J&J reports quarterly loss on $13.6 billion tax charge

Johnson & Johnson reported a quarterly loss due to a $13.6 billion (9.75 billion pounds) charge related to the new U.S. tax law, but beat adjusted quarterly profit estimate on strong demand for new cancer drugs and gains from its Actelion acquisition.


Photo: Neutrogena

A number of U.S. companies with sizable international operations are booking huge charges related to the new tax law, which encourages companies to repatriate their offshore earnings.

International operations accounted for nearly a half of J&J's total fourth-quarter sales of $20.20 billion, which was up 11.5 percent from a year earlier.

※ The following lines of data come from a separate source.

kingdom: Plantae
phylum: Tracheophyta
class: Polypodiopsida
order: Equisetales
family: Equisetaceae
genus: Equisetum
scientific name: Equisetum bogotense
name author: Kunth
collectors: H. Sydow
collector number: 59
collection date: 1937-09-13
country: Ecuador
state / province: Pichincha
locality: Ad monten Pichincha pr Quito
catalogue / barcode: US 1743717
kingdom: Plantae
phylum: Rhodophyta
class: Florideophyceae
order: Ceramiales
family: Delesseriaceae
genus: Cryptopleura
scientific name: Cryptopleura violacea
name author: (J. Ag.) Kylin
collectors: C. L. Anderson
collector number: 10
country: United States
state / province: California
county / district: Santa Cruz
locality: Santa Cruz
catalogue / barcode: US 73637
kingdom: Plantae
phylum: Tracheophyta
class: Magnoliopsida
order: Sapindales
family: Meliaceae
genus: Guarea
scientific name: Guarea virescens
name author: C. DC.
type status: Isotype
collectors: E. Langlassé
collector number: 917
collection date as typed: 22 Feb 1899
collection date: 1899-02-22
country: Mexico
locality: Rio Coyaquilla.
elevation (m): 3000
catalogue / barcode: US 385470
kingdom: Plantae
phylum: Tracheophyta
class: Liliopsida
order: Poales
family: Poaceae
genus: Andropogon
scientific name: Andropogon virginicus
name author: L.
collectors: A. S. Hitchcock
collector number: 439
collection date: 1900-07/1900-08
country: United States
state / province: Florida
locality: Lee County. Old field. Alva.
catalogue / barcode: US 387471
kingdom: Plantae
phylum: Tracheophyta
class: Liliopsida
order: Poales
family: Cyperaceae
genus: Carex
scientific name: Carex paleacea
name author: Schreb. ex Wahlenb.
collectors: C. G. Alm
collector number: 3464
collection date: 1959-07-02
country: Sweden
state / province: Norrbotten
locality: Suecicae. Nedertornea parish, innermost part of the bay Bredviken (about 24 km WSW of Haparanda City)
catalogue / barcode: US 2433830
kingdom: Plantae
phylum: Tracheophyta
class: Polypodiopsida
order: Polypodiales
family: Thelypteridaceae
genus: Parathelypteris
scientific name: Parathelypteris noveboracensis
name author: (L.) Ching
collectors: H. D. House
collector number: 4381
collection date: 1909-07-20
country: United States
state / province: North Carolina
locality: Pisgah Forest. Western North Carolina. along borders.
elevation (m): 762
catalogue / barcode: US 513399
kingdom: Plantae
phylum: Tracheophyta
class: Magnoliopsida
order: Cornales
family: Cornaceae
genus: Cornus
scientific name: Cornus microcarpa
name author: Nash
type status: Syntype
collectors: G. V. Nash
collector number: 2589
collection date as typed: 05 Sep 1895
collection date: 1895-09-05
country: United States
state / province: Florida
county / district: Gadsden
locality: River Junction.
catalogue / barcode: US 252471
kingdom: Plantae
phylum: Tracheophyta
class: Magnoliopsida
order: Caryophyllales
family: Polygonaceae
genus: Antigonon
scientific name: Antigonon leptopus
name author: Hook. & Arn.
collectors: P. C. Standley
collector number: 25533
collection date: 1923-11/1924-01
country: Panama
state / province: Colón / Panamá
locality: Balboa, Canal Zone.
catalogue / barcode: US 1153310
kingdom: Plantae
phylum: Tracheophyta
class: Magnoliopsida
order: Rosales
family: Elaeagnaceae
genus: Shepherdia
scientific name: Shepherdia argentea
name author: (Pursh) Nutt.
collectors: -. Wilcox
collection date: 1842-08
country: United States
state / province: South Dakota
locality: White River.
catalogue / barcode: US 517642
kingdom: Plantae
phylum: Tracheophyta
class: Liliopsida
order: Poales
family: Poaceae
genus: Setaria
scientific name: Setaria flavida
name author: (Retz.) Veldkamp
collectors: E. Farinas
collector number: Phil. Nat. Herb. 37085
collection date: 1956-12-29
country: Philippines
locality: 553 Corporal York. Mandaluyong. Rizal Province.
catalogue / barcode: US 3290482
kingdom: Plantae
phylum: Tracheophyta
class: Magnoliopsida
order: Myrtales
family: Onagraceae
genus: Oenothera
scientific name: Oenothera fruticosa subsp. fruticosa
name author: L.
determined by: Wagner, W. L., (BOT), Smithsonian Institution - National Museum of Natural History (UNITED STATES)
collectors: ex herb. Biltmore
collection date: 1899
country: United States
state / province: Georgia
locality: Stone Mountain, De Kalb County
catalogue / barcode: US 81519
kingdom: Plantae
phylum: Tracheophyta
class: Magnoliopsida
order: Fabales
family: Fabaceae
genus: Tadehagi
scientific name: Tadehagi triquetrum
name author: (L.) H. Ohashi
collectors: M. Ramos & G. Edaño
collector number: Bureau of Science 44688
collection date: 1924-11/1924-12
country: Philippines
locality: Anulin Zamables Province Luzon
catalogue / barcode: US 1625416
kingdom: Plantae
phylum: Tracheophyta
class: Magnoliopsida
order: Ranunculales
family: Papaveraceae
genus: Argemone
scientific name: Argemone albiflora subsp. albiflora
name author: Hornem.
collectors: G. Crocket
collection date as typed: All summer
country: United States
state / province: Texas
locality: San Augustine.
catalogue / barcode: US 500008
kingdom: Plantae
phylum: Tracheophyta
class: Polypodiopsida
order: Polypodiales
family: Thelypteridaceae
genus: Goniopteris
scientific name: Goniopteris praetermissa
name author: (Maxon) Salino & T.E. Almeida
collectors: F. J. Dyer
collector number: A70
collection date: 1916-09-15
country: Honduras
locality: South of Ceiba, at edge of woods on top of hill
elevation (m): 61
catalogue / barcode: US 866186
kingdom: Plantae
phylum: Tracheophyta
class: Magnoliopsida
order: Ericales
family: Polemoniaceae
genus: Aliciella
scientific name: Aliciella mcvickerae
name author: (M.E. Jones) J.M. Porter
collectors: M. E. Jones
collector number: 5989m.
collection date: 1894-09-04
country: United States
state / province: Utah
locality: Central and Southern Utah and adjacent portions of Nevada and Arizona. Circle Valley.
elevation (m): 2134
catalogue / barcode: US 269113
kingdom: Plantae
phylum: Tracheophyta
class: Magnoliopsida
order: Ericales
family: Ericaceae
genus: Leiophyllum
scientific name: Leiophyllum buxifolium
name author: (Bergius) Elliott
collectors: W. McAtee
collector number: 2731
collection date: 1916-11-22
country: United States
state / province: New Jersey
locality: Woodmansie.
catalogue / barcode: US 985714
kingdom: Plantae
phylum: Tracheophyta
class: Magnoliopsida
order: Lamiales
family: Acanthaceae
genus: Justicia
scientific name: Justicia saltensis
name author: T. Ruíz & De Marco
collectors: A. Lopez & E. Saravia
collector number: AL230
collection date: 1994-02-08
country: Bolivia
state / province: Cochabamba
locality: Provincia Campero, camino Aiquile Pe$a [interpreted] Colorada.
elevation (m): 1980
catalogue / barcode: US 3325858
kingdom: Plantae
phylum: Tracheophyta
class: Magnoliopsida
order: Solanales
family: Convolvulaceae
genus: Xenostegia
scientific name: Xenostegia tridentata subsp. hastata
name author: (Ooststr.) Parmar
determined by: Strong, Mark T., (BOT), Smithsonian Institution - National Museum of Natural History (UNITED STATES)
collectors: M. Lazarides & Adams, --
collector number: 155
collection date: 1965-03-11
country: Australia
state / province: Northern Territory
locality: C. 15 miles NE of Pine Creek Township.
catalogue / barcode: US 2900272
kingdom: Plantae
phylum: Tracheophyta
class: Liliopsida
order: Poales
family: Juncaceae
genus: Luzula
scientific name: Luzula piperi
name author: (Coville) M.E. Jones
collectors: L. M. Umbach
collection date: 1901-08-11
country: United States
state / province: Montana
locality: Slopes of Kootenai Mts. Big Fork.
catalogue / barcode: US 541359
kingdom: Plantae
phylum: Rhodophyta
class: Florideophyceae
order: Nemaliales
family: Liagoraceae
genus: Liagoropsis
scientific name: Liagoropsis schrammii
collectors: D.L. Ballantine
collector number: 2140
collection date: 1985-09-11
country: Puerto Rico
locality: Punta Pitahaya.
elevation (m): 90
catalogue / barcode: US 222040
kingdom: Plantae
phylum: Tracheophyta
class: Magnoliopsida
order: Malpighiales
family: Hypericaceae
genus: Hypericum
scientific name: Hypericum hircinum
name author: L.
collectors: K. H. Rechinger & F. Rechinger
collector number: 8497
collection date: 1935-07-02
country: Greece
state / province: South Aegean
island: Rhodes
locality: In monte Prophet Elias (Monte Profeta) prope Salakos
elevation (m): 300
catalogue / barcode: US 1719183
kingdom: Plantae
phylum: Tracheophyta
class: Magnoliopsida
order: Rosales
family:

Higher sales of cancer drugs Darzalex and Imbruvica, and psoriasis drug Tremfya helped drive a 17.6 percent rise in pharmaceuticals sales to $9.68 billion, the company said.

High-margin treatments from Actelion, which was acquired by J&J for $30 billion in 2016, accounted for about a quarter of the pharmaceutical unit's sales growth.

Sales at J&J's consumer products unit, which makes Band-Aids, Neutrogena beauty products and Tylenol, rose 3.1 percent to $3.5 billion.

The net loss was $10.71 billion, or $3.99 per share, for the latest quarter, compared with a profit of $3.81 billion, or $1.38 per share, a year earlier.

Excluding items, J&J earned $1.74 per share, slightly above the analysts' average estimate of $1.72 per share, according to Thomson Reuters I/B/E/S.

J&J forecast an adjusted profit of $8 to $8.20 per share on revenue of $80.6 billion to $81.4 billion for 2018.
Analysts on average were expecting a profit of $7.87 per share and revenue of $80.7 billion.

Shares of the company were up marginally in premarket trading.